Unemployment will get much worse before it gets better, expert says
The U.S. Department of Labor reported March 26 that jobless claims from Americans displaced by the coronavirus pandemic soared to 3.28 million—a record high, shattering the Great Recession peak of 665,000 in 2009 and the all-time mark of 695,000 in 1982.
It will get much worse before it gets better, according to economist Jason Reed, assistant chair and teaching professor of finance at the University of Notre Dame's Mendoza College of Business.
"Unsurprisingly, with the country on lockdown, the number of jobless claims jumped to over 3 million, a 1,064 percent increase from the previous week," Reed said. "I expect this number to keep rising as workers heed orders to shelter in place."
With a historic coronavirus bailout package being fast-tracked through Congress, fiscal stimulus is on the way, but Reed said "we're not out of the woods yet."
"The state of jobless claims and unemployed workers will certainly get worse before it gets better," he said.
"Diving deeper into the numbers, the restaurant industry was likely one of the hardest hit industries in our economy. Data from Open Table indicates a 100 percent year-over-year decrease in seated diners for the week of March 23rd. To put that number in perspective, the restaurant industry makes up roughly four percent of GDP and 10 percent of the working population.
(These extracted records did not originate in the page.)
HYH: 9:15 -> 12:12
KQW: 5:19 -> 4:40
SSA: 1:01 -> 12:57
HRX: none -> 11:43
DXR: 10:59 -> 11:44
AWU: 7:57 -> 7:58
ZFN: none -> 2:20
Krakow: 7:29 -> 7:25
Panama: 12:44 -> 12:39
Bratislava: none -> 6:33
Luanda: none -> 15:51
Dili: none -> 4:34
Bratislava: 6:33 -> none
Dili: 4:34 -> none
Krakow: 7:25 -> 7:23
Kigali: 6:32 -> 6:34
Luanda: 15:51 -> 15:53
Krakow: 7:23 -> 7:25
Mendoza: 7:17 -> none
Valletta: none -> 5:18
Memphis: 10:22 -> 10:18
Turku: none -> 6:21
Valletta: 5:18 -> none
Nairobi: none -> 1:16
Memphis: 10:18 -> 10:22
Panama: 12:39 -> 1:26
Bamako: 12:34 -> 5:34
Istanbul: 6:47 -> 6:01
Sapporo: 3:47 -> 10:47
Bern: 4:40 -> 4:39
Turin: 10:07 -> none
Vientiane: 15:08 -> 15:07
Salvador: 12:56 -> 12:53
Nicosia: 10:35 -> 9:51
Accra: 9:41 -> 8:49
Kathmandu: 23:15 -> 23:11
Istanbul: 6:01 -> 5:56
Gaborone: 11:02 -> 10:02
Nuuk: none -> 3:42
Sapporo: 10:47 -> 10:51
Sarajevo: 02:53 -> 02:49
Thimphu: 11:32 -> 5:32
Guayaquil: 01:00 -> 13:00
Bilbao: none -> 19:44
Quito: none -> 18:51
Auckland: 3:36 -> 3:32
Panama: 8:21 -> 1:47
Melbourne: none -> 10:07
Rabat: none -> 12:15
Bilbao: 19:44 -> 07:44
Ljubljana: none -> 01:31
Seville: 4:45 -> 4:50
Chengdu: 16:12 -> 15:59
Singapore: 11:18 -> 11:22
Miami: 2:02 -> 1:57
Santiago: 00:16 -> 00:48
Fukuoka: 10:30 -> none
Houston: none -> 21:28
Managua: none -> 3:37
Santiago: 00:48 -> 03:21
Additionally, we can expect that certain subsectors of the retail trade industry are also facing unprecedented levels of jobless claims, as non-essential businesses close to help reduce the spread of coronavirus," Reed estimated."These numbers will translate into a huge surge in the unemployment rate, when the U.S. Bureau of Labor Statistics reports March's numbers in early April."
Once restrictions are eased, can we expect a quick economic turnaround or a longer jobs recovery? It will depend on the risk aversion of consumers, Reed said.
"If the virus continues to spread, then consumers will likely limit their interaction with others," he said, "But if the virus appears contained, the federal government rolls out more comprehensive testing and medical supplies and stronger fiscal stimulus, we might see a faster recovery. The virus dictates the timeline of recovery, not governments or individuals."